• **Problem to work on**:
Filter the entries for the word "lines". Copy each line in which it occurs.

• **Records supplied**:
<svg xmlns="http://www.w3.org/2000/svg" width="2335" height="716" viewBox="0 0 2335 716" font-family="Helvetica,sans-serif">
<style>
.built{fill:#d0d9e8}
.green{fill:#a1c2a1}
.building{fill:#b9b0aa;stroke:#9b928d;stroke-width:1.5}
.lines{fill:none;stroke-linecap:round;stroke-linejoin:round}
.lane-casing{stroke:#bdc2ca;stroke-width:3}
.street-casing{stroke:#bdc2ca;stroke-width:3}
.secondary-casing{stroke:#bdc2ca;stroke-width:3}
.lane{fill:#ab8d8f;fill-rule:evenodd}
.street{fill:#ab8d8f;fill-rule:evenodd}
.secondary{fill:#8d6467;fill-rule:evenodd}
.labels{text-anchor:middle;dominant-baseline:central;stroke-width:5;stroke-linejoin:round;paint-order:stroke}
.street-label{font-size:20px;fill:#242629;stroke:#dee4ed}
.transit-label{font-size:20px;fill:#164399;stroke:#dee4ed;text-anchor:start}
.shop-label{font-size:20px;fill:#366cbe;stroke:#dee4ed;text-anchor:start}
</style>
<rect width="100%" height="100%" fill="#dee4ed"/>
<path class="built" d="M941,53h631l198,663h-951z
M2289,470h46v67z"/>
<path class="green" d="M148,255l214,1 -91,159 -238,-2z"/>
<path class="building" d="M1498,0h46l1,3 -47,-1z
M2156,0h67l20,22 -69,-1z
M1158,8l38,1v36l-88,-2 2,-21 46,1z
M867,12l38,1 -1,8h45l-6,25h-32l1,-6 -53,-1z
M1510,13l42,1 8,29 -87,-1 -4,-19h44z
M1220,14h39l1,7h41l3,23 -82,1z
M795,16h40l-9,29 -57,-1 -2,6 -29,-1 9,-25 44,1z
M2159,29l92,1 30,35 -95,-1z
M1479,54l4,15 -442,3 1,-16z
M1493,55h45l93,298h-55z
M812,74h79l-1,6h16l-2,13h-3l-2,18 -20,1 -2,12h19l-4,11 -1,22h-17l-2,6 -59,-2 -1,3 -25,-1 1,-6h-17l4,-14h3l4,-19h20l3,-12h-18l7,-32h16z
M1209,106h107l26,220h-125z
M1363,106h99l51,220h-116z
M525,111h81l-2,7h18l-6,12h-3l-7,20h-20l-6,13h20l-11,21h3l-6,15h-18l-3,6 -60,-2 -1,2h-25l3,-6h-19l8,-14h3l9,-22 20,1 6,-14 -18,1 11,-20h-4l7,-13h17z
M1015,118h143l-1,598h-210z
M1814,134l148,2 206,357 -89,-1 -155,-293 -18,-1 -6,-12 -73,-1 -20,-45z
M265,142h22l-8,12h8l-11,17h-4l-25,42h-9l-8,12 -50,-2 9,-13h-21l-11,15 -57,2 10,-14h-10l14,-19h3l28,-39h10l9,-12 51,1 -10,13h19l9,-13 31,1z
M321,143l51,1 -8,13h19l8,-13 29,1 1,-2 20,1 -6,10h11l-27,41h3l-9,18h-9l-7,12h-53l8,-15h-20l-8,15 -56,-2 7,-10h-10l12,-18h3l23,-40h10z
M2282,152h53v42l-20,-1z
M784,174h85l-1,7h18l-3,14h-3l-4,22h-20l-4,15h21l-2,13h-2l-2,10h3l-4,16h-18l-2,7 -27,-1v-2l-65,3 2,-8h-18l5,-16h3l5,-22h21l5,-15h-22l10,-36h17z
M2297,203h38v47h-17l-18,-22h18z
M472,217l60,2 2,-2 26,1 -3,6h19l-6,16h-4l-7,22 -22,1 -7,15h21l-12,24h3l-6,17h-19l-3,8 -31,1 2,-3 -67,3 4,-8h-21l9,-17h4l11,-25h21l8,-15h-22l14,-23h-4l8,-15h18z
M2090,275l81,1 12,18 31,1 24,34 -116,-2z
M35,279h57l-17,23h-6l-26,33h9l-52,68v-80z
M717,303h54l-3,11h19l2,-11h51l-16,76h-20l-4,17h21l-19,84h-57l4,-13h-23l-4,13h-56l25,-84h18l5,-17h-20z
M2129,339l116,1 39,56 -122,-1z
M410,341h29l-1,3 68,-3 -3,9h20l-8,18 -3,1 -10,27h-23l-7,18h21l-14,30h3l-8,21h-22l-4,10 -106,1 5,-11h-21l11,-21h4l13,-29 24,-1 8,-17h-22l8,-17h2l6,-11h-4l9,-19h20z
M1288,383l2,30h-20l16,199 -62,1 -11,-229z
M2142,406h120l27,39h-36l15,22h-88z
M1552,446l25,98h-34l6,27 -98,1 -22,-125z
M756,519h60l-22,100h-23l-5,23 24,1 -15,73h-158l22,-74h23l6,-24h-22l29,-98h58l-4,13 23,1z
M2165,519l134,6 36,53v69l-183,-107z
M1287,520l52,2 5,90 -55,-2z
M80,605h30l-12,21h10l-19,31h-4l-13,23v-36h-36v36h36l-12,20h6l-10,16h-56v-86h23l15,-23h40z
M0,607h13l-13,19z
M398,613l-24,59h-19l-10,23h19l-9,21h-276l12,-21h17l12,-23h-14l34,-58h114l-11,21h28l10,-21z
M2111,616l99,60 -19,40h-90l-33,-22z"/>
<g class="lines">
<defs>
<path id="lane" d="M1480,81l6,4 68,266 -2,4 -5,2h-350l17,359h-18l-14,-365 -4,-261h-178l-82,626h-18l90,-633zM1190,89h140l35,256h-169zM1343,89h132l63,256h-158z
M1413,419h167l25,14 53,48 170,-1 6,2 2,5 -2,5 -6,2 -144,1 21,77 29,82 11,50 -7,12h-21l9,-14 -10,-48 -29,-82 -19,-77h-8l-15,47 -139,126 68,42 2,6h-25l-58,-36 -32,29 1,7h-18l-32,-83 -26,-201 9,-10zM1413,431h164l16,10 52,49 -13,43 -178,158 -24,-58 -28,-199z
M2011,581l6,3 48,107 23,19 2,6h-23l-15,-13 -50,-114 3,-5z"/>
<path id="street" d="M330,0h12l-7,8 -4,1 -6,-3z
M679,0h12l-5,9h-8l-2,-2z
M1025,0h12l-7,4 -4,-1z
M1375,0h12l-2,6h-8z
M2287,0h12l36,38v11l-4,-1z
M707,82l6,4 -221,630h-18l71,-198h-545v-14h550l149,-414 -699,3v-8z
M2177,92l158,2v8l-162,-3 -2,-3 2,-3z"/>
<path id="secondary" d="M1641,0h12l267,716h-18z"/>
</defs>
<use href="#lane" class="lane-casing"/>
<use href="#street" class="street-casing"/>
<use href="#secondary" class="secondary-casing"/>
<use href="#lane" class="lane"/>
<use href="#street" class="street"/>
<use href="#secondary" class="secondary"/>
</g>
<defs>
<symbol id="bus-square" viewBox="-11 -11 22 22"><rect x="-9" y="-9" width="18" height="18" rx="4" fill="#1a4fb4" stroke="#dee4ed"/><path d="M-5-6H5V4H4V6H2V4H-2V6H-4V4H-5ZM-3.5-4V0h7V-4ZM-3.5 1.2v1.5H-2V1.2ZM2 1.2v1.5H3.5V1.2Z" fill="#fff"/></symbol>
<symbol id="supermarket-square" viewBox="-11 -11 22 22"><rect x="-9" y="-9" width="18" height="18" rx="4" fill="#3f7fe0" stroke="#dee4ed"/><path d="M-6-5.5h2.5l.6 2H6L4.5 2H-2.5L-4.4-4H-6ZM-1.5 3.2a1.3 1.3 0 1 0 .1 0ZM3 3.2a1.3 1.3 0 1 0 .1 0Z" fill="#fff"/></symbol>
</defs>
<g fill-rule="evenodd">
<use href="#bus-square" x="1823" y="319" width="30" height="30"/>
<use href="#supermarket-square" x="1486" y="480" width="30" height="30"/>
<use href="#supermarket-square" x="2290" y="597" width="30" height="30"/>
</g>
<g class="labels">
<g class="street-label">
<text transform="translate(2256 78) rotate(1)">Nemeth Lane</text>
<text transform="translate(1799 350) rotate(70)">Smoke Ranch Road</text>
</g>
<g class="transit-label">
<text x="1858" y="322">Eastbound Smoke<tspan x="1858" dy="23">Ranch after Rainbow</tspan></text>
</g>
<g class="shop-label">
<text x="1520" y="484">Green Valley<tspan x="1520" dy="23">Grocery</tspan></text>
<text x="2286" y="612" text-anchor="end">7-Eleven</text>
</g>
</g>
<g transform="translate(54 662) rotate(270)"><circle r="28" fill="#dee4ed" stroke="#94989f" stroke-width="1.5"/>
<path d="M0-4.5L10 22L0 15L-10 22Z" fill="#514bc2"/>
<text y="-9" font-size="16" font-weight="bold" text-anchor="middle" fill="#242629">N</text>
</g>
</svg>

• **Problem solution**:
.lines{fill:none;stroke-linecap:round;stroke-linejoin:round}
<g class="lines">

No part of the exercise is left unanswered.